Brief regering : Voortgangsrapportage Nationale Woonagenda
32 847 Integrale visie op de woningmarkt
Nr. 531 BRIEF VAN DE MINISTER VAN BINNENLANDSE ZAKEN EN KONINKRIJKSRELATIES
Aan de Voorzitter van de Tweede Kamer der Staten-Generaal
Den Haag, 25 juni 2019
Met deze brief informeer ik u over de voortgang van de Nationale woonagenda (Nwa)

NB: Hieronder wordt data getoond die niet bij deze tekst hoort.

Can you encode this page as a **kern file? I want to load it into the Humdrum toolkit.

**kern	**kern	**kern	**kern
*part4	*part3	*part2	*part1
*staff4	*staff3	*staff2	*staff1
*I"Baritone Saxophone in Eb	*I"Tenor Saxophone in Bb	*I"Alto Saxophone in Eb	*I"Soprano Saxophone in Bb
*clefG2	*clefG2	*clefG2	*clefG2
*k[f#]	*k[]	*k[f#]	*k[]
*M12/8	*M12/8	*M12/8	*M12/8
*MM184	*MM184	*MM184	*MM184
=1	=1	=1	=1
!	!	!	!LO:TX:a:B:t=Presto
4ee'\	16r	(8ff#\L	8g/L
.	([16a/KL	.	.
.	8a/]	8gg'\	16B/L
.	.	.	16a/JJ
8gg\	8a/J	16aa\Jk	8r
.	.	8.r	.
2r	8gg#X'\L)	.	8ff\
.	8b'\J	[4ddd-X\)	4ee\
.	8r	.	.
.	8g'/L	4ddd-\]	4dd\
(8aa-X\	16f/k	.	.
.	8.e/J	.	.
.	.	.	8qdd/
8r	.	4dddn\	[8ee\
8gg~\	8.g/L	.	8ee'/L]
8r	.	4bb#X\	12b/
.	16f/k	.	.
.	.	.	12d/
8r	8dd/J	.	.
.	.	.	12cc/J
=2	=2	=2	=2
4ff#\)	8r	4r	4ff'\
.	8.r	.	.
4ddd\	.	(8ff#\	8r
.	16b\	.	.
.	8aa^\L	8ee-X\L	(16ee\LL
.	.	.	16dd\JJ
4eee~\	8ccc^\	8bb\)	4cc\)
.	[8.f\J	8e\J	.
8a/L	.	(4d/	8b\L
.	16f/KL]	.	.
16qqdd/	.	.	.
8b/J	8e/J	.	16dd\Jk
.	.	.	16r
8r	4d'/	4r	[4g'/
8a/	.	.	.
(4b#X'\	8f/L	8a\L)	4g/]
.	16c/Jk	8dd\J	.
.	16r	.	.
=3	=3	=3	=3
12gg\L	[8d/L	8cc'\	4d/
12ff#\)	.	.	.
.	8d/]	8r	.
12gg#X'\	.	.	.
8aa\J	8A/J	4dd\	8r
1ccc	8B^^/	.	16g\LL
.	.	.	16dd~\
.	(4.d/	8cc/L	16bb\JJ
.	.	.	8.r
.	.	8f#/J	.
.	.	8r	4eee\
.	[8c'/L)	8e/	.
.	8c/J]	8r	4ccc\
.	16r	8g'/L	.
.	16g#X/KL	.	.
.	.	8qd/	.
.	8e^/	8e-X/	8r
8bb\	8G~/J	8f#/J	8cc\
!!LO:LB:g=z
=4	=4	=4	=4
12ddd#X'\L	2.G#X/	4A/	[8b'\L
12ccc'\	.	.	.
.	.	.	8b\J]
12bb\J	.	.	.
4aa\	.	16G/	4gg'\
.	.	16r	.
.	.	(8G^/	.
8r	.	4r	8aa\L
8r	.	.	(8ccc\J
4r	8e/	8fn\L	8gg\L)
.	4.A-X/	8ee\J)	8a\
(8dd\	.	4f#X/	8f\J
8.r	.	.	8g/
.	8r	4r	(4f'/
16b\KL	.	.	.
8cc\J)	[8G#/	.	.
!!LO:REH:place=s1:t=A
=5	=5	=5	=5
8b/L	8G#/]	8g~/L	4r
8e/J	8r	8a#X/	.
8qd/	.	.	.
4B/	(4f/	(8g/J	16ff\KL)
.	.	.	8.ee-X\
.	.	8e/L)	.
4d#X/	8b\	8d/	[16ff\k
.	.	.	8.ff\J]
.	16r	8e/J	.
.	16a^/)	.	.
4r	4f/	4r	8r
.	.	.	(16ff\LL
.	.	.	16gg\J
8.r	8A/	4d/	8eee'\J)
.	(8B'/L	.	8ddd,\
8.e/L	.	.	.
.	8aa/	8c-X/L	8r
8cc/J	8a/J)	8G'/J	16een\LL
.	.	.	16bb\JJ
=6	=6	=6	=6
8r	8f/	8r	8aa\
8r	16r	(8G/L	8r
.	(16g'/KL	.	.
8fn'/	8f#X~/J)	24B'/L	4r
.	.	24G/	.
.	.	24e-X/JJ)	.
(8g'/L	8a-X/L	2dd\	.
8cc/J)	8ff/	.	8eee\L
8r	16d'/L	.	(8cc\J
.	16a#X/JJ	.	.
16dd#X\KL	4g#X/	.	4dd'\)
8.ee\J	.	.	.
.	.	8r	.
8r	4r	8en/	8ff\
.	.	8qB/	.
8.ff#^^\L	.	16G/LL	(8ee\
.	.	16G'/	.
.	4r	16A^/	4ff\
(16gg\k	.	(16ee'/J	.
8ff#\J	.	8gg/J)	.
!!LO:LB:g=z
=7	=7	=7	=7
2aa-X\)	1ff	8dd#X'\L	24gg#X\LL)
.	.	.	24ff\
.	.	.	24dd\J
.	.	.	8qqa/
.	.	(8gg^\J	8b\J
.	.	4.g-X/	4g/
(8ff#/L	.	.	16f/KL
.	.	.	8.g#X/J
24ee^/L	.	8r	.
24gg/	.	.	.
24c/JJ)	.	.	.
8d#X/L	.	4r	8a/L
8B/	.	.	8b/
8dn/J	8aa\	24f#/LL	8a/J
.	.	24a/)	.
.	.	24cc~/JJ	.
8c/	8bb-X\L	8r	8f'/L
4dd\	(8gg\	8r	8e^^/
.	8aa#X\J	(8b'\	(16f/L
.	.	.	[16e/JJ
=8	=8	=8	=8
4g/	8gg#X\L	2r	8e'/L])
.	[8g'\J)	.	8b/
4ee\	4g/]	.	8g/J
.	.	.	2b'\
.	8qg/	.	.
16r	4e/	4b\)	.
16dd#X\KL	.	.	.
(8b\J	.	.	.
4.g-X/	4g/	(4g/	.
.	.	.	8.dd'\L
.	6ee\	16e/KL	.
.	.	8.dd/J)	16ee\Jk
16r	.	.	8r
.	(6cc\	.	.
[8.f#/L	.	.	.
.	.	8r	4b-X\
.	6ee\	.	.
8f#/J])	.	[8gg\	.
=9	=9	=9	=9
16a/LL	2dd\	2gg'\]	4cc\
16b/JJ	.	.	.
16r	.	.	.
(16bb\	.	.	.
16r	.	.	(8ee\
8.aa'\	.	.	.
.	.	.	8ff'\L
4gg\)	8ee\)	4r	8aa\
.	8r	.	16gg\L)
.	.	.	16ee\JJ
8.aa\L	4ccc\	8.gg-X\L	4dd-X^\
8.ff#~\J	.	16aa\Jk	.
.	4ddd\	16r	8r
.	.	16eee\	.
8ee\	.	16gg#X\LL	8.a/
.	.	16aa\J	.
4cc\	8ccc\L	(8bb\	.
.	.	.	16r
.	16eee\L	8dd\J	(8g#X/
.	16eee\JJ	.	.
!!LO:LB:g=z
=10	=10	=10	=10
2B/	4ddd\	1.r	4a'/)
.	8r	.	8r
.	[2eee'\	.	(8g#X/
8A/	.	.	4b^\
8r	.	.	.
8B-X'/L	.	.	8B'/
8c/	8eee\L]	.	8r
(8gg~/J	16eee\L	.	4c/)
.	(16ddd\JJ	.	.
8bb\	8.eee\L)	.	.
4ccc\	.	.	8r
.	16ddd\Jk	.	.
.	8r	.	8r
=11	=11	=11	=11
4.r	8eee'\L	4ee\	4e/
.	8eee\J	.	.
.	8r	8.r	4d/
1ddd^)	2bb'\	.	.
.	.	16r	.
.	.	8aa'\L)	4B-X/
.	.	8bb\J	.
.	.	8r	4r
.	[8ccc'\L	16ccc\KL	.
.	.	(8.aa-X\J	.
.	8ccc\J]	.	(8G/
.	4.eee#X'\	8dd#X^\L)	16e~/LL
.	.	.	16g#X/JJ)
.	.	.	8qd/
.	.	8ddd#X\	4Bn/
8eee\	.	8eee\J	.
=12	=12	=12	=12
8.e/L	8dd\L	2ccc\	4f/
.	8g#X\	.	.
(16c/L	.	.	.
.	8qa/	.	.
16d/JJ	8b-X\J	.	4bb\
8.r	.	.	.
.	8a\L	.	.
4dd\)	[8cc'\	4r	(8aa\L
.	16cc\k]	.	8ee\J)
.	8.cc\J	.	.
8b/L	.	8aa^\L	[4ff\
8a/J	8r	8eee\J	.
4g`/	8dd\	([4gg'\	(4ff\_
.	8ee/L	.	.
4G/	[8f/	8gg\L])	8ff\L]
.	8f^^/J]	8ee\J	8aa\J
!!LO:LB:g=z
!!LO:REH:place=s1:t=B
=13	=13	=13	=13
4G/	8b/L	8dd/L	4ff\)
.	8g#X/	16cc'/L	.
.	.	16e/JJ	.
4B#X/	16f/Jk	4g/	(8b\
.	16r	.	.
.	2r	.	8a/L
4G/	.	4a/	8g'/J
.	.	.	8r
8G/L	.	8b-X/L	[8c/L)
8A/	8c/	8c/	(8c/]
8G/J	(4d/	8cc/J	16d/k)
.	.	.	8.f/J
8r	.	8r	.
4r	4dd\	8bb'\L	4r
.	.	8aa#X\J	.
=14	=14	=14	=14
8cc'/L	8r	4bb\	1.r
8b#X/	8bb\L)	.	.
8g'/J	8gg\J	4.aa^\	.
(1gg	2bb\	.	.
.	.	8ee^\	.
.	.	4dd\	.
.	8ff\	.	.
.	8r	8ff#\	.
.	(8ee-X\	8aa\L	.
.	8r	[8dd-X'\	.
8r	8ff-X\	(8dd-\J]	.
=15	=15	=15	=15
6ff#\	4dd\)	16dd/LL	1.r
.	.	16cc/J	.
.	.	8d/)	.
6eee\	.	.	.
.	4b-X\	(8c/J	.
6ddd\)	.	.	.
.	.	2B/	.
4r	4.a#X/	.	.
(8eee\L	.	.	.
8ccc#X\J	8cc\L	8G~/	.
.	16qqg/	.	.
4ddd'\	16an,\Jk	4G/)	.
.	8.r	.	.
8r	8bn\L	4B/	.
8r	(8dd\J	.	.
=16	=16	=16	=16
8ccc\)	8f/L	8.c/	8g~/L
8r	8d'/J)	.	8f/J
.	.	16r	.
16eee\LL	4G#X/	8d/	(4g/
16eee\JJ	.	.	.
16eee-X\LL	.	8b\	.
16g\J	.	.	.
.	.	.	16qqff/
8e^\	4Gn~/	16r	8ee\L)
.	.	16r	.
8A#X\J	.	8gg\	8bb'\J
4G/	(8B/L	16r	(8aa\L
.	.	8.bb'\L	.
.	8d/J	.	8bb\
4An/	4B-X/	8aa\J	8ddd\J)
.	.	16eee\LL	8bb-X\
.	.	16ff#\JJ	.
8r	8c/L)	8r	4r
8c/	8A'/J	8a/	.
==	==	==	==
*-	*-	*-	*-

en de pijler toekomstbestendig wonen uit het Interbestuurlijk Programma (IBP). Samen
met de sectorpartijen – Aedes, Bouwend Nederland, Woonbond, IVBN, Neprom, NVB-Bouw,
NVM, Vastgoed Belang, Vereniging Eigen Huis – en de medeoverheden – IPO, VNG, Unie
van Waterschappen – werk ik aan de uitvoering van de gemaakte afspraken. Partijen
willen de kwantitatieve en kwalitatieve opgave samen aanpakken, ieder vanuit zijn
eigen rol en verantwoordelijkheid.
Om dat effectief te kunnen doen is een goede aansluiting en betrokkenheid van de landelijke
wetgever cruciaal. Alleen dan kan als één overheid met maatschappelijke partners worden
samen gewerkt. Dat is zichtbaar bij de wetsvoorstellen middenhuur, de transformatiefaciliteit,
toeristische verhuur en bij de uitwerking van het sociaal huurakkoord. Voorbeelden
waarmee ik benadruk dat ook met regelmaat een beroep op u zal worden gedaan om de
woonagenda goed uit te kunnen voeren en gesloten woondeals tot resultaat te brengen.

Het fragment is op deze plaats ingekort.